I want to do something about it so goddamn bad. But slaughtering those two workers won’t do goddamn anything. Neither of them looked particularly happy about delivering that news, and the one on the left had a shaky emptiness in her eyes and a lot of dust on her clothes. Because they’re just people, too. Trying to make the best of a horrible situation. A situation that someone decided to bleed some rent money out of.

“When we find who makes these decisions, we’re going to rip their tongue all the way down their throat so they can taste their lungs.”

“Make sure we do it fast. Someone could die from before they suffer enough.”

I nod in agreement and finish my walk down the stairs before I realize that I don’t know who said what in that quick exchange. Before I have time to parse what the hell that means, my awareness latches onto a massive group of people on the ground floor. Voices hit my ears a few moments later, but they’re way too few and far between for the size of the crowd. I turn the corner with my hand on the wall, ready to attack on the off chance that I’m seeing things wrong.

Dust-coated people fill the ground floor like sardines. Preservation workers, mostly Class-bearers, mill among them with a mixture of crying-reddened eyes, empty stares, and the frustration that only comes from the inability to do something. I squeeze my thumb inside a closed fist and stop at the edge of the group to really take everything in.

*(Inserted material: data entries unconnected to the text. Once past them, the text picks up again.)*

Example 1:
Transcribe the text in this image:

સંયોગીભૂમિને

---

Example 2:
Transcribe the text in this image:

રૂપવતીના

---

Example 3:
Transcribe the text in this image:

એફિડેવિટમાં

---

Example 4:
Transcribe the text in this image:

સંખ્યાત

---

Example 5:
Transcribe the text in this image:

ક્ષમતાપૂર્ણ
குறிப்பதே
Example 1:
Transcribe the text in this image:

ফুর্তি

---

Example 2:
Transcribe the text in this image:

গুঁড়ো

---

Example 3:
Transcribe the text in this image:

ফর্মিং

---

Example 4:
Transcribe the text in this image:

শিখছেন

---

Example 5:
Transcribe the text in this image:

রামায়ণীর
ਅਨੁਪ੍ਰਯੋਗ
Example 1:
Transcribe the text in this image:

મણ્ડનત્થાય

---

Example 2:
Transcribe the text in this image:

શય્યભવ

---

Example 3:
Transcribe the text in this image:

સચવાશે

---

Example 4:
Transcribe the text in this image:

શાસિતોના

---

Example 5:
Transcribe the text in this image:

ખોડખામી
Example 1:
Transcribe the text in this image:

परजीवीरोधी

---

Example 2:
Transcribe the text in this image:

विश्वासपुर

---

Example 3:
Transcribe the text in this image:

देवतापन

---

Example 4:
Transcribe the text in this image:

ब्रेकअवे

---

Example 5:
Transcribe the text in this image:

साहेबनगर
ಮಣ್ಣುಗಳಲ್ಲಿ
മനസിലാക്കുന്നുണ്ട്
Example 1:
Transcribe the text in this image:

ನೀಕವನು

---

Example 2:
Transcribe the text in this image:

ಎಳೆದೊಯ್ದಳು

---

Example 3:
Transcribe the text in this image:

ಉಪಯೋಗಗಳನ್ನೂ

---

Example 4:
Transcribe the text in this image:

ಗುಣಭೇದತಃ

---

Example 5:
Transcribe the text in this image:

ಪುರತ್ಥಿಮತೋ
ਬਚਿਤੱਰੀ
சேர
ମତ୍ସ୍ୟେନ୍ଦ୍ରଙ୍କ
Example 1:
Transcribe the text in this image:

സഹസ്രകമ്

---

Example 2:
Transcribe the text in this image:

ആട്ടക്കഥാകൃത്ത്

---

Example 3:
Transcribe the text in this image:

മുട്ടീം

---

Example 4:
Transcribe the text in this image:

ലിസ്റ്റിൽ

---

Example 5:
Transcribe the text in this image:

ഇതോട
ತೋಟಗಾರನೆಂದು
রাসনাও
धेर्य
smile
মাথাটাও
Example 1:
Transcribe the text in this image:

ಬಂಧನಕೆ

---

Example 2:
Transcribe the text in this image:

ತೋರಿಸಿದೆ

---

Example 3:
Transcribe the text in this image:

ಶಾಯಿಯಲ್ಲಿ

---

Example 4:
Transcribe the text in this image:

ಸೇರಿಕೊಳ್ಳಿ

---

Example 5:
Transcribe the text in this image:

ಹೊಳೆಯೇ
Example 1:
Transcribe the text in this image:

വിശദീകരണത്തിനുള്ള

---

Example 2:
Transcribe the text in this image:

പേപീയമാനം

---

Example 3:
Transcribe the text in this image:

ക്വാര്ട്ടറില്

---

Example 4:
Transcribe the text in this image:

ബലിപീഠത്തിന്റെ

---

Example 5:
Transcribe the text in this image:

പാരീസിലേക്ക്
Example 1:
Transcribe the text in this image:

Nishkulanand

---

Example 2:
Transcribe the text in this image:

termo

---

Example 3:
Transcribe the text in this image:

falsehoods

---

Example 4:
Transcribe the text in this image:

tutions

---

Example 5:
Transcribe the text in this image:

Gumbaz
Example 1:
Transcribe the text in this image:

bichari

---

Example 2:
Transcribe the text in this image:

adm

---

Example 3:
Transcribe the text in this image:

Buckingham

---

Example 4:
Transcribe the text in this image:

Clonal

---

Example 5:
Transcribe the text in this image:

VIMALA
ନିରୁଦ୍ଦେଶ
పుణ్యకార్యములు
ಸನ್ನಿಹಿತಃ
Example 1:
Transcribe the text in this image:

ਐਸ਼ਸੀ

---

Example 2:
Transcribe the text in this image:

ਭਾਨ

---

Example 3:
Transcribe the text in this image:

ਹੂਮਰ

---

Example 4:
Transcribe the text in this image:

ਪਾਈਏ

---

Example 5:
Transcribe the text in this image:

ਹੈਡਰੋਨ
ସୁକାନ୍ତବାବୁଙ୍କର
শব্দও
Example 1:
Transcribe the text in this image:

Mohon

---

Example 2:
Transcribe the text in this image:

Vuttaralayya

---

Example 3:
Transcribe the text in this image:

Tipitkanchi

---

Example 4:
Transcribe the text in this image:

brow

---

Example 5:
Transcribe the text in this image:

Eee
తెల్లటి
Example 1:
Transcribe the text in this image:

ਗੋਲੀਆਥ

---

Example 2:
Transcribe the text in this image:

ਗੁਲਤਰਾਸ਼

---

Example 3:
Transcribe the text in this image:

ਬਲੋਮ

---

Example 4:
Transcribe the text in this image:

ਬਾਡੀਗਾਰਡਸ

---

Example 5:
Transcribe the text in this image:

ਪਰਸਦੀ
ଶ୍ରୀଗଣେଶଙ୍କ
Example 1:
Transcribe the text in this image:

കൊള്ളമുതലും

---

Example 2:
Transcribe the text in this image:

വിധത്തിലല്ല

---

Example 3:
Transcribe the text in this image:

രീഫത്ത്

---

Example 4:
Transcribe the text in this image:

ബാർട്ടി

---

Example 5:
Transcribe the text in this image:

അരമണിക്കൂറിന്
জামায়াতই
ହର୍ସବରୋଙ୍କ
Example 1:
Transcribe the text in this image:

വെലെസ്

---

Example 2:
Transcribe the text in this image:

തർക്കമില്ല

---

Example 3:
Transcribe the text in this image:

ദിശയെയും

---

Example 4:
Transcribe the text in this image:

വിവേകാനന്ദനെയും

The workers trying their damndest to make things a little bit better. The clerk behind the desk frantically trying to find the right paperwork. A scream of frustration from one of the better dressed Class-bearers directed at whatever text is on his Class Card. I carefully sidle through the group as the man continues to scream, and as I slip by him on my way out, I sneak a peek at his message.

‘All confirmed dead.’

Tears flow freely down his cheeks. He lets out the most visceral sob I’ve ever heard, almost like he’s tearing his own heart out with emotion alone. For a few seconds he just stares up at the ceiling while I move over to the door. As I leave he lowers his head, stares blankly at a wall, and turns to look at everyone else in the room. His mouth pulls into a thin line, and protective resolve etches itself onto his face.

“Remember him,” Pearl whispers. “People like him are the ones we need.”

I nod in agreement as the man moves to a family and offers to take a silent child from an exhausted mother. She smiles warily and shakes her head. The man nods knowingly and moves on to try and help whoever else will accept it. Normalcy and kindness in disaster. That’s what the Preservation should be about.


And it’s what they’re going to be about after a bloody restructuring.